Union win! New automation roles for EA workers, not staff
The CFMEU has successfully argued that two new roles of Field Officer and Mine Controller created by BHP to manage autonomous coal trucks will be covered by the site Enterprise Agreement.
The Union’s win in the Fair Work Commission means more opportunities for CFMEU members who would otherwise face being displaced as BHP introduces automated technology in coal mines.
Late last year, BHP announced that Goonyella Riverside would become the first of its coal mines to introduce autonomous haul trucks with a fleet of 86 to be rolled out – straight to implementation with no trial. Daunia followed in July with the announcement of 34 driverless trucks.
The CFMEU challenged BHP’s automation plan at Goonyella Riverside on a number of grounds including their classification of the new ‘Field Officer’ and ‘Mine Controller’ roles as staff rather than EA.
While the Fair Work Commission didn’t rule in the Union’s favour on matters including inadequate consultation, our arguments that the two new roles should be covered the site EA were successful.
Goonyella Riverside Lodge President Simon West, who gave evidence at the hearing, said mineworkers were enthusiastic about the roll out of automated technology as long as they had opportunities to access the new jobs and skills created.
Simon said BHP’s claims that the new roles should be staff because of their use of technology was out of step with the changing nature of coal mineworkers’ jobs, many of which already involve using remote control and computerised systems.
“There is nothing about the new roles that is more technical or skilled than much of the work carried out every day by shotfirers, Open Cut Examiners and other coal mineworkers covered by our EA.
“It’s a great outcome that the current workforce will now have more opportunity to move into these roles on EA terms and conditions.”
Deputy President Asbury’s decision about classification of the roles was based on them being directly involved in the production of coal and meeting the Award definition of a mineworker.
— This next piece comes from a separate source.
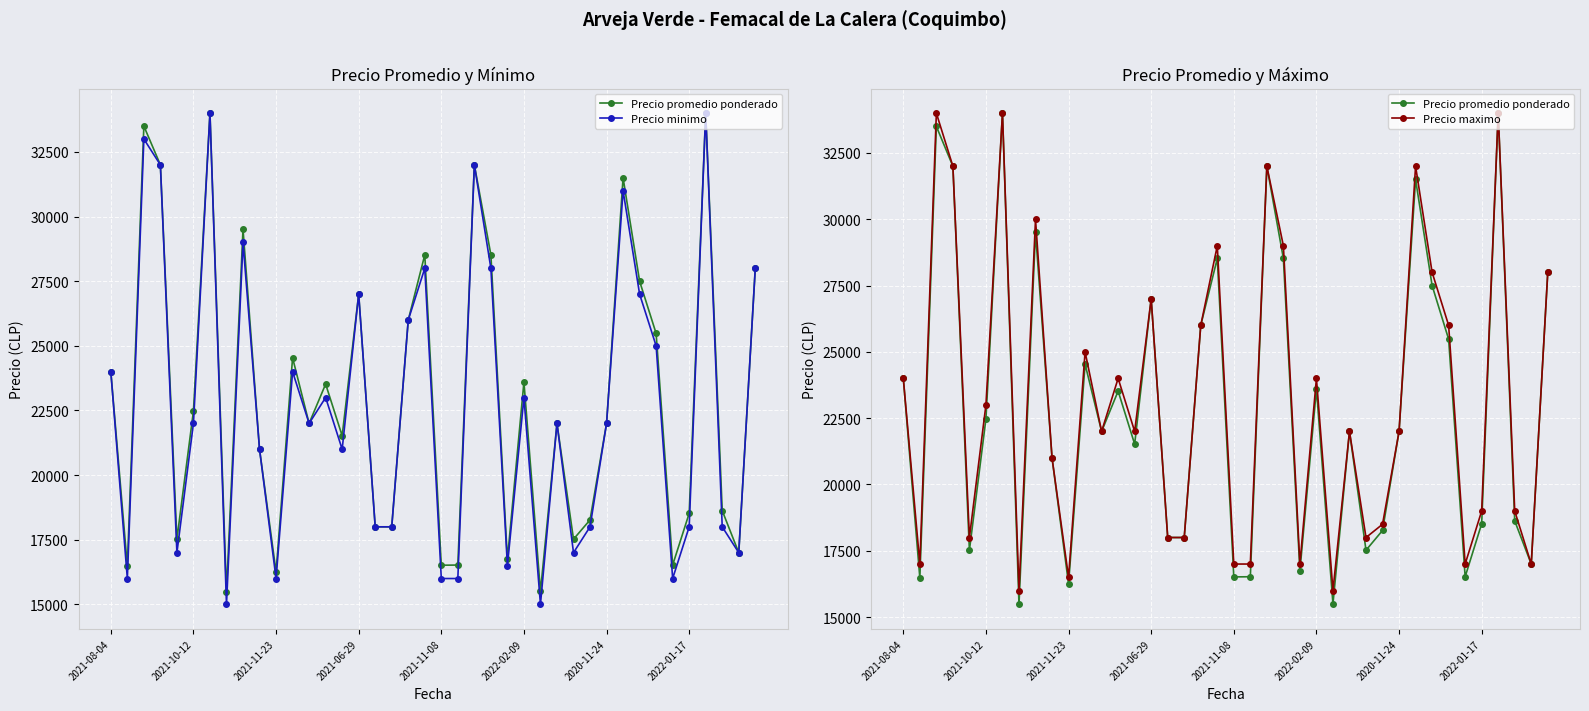

Which series has the largest total across all categories?

Precio maximo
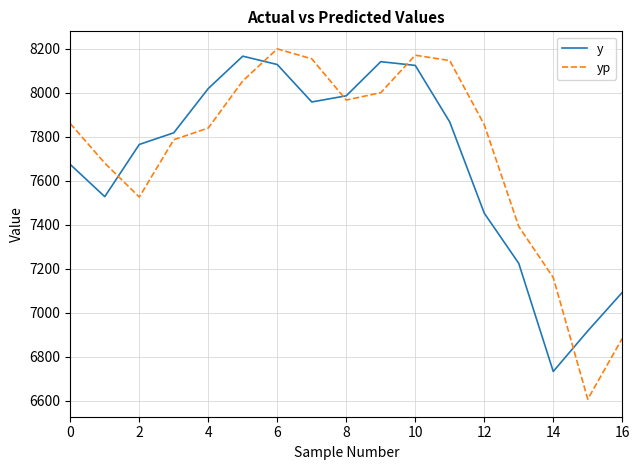

What is the sum of all yp values?

131282.4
She found that the use of new technology did not change the fundamental nature of the roles.
Queensland District Vice President Steve Pierce said the FWC decision was a massive win that would flow beyond Goonyella Riverside as more automated technology is rolled out at BHP’s coal mines.
“It stops the company taking those roles away from existing EA employees and giving them to staff,” he said.
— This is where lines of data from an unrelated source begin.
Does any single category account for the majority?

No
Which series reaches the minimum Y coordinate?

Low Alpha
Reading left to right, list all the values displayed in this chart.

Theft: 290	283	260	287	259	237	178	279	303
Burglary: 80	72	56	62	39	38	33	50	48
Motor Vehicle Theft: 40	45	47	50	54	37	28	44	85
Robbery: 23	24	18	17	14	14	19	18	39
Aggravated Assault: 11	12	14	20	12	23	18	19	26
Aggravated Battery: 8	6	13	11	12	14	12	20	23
“It means that two-thirds of the roles created as part of automation will be performed by employees covered by the Enterprise Agreement and it opens up a new career path for people who would otherwise be displaced by automation.”
What are the new roles?
The Field Officer’s role is coordination of all operational variables impacting use of Autonomous Haul Trucks (AHTs) in mining operations in the autonomous zone. The Field Officer surveys the autonomous zone to ensure that it matches the virtual mine model which governs the operation of the AHTs. The Field Officer is responsible for the prompt co-ordination of the removal of obstacles and recovery of autonomous trucks and escorting non-site aware vehicles. The Field Officer is also the first responder to autonomous stoppage events to conduct a root cause analysis of vehicles and systems and to coordinate relevant maintenance staff for rectification. The majority of the Field Officer’s working day is spent in a vehicle on the mine site identifying ways to make AHTs operate to their optimum efficiency.
Deputy President Asbury said: “It is difficult to comprehend that any coal mine worker would not have the competency to operate a light vehicle and a range of other mine equipment including automated or computerised equipment. The reporting of impediments and arranging for their rectification is part and parcel of the work of an operator of a haul truck. It would be expected that a haul truck operator would report matters such as erosion or damage to a corner on a haul road or to a bund or effects of inclement weather so that adjustments could be made to the operation of trucks and repairs or maintenance can be performed. The fact that this is done by a Field Officer using technology does not alter the fact that the Field Officer is undertaking work at a place where black coal is mined, that is integral to the production of coal and which has always been performed.”
The Controller’s responsibility is effective operation of the technology and systems that monitor and control AHTs and safely executing the daily mine plan. The Controller does not establish the mine plan. Controllers work in a control room and are part of the ‘Mine Control Team’. The Controller role has similarities to the role of Despatch Operator which was a common role on BHP mine sites before the role was located offsite in Brisbane. There are also similarities between a Controller and the Coal Room Operator in Coal Handling and Preparation Plants (CHPP) in that these employees control the operations of the CHPP remotely via a bank of computer screens.
Deputy President Asbury said: “It is clear that the role of Controller has a direct connection to the production of coal regardless of being located in a control room. The fact that there is technology interposed between the controller and the AHTs does not change the fact that the controller is an integral part of their operation. At the risk of stating the obvious, if AHTs could be operated entirely by an automated system, there would be no requirement to employ Controllers. The principal purpose for which Controllers are employed is to operate an automated haulage system in connection with the production of coal. The interposing of that system between the Controllers and the AHTs does not alter that fact.”